Чем больше в нем будет решимости духа,

Тем лучше ему и тем хуже его нелюбящим.

Он быстрым движением дверь распахнул и ужасный,

Как статуя гневного Бога явился внезапно.

По виду уже можно было понять, что он слышал.

Отец встрепенулся в недобром предчувствии. Миша

Едва сказал слово, как целым потоком

Обрушилась речь, исторгаема болью и гневом.

«Неужто ты дума, отец, что я щепка, которой

Легко по ручью управлять и сломать при желании можно?

Напрасно, клянусь, ты так думаешь, знать бы пора уж,

Что слабое слабому, сильное – сильным дается.

А так, что бы сильное – слабому, так не бывает!

Не слаб ты на руку, но слаб ты умом, как я вижу.

Я бабушке слово сказать не могу в огорченье,

Двуличье ее я простить непременно обязан,

Тому подчиняясь закону, что царствует в мире:

Быть тем благодарным, кто сделал тебя человеком.

Но все же осмелюсь заметить, что впредь буду строже…»

Отец понемногу очнулся и грубость прощать не умея,

Сказал рассержённый: «Тебя я заставлю поплакать!

Уж слишком ты смел стал, как я погляжу, недоносок!»

20.08.1987

И жизнь потекла невеселая. Миша остался в сознаньи

Горькой озлобы на тяжесть отцовского нрава.
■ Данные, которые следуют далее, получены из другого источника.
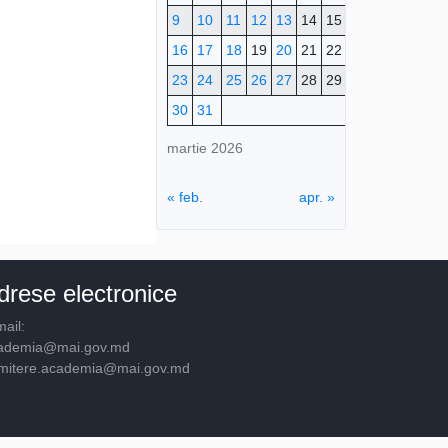
9
10
11
12
13
14
15
16
17
18
19
20
21
22
23
24
25
26
27
28
29
30
31
martie 2026
« feb.
apr. »
drese electronice
ail:
ademia@mai.gov.md
mitere.academia@mai.gov.md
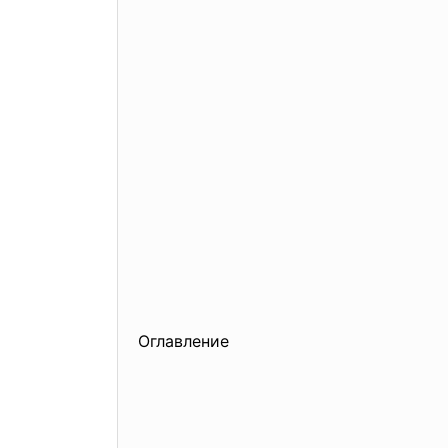
Оглавление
Часто он думал: как может из капли единой

При раздвоении общего свойства не выйти?

Первая капля становится ядом презренным, вторая

Соком, способным расти и вершиться снадобьем

Чудного свойства. Отец, его часто встречая печальным,

Тихо смеялся в душе, ошибаяся в выводах. Скоро

Бабушка силы лишилась подвижной и Миша

Всяко старался здоровье вернуть безнадежной.

Он у постели сидел и ночами и днями. Весною

Бабушка внуку шепнула: «Прощай…». Повернулась,

Слабые очи смежила и с жизнью покончила разом.
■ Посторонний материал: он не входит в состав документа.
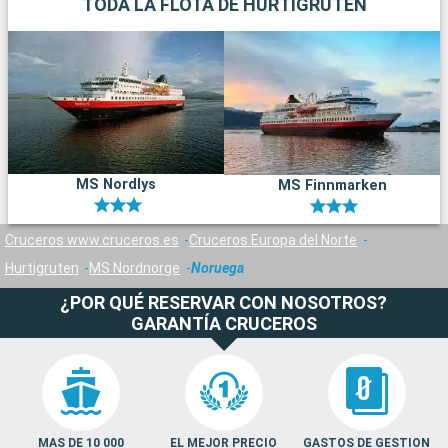
TODA LA FLOTA DE HURTIGRUTEN
L
q
p
M
f
d
MS Nordlys
MS Finnmarken
c
d
Cruceros www.cruceros.es
Cruceros Europa del Norte
m
d
Hurtigruten
MS Nordnorge
Noruega
s
¿POR QUÉ RESERVAR CON NOSOTROS?
n
GARANTÍA CRUCEROS
MAS DE 10 000
EL MEJOR PRECIO
GASTOS DE GESTION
Темною ночью не спал одинокий, несчастный.

Вдруг захотелось ему выпить чаю на кухне. Он тихо

Дверь нескрипучую отпер и замер в испуге: отец,

Сидя при сальной свече пересчитывал деньги.

Целые горы валялись вокруг, а отец их старался

Спрятать в большой чемодан. Не заметил он сына.

Пот вытирая со лба дрожащей рукою,

Отец то зубы оскаливал белые, то же

Сжимал неровные губы в тряпичную складку.

Миша в смятенье ушел и без памяти пал на подушку.

Наутро, когда синеокие звезды исчезли, а ветер

Теплее стал, солнечным светом на север гоним,

Он в одеянии полном явился к отцу, замышляя

Узнать его черные тайны: «Привет, я пришел к тебе с миром!»

Так начал он речь и присел на единственный стул,

У измятой кровати стоящий. Отец обернулся.

«Чего тебе надо? Явился ни свет, ни заря, полуночник,

Мне хочется спать и меня не тревожь ты напрасно.

Уйди по-хорошему, иначе беды нахватаешь!»

Но Миша был крепок и выдержал эту атаку,

Ее он заранее знал и поэтому не удалился.

«Меня привлекает вопрос, почему ты работу не ищешь,

ведь деньги любому нужны, а дорога к ним – труд постоянный!

Что скажешь на это? Иль, может, сыграем в молчанку?

На первых порах это сносно, но год пролетел, а не месяц».

«Ты глуп еще, малый, и многого в жизни не смыслишь.

Поэтому лучше примолкни, тем более я уезжаю».

— Куда, интересно? Ведь ты собирался здесь встретить

И старость и смерть, если память мне изменяет?

— Молчи! И запомни: любая дорога когда-то

Имеет крутой поворот и развилку. Ты думал,

Что глуп я? Ты сам дураком оказался.

И понял тут Миша, что плакали бабкины деньги,

Что снял он их все и при этом весьма вероятно,

Не первое дело такое он крутит умело.

Не помня себя, Миша выхватил нож из кармана

И синее лезвие, чмокнув, под сердце вошло

За то, что ушел человек не из дома, а из состоянья

За что-то родное, но слишком ужасное всем.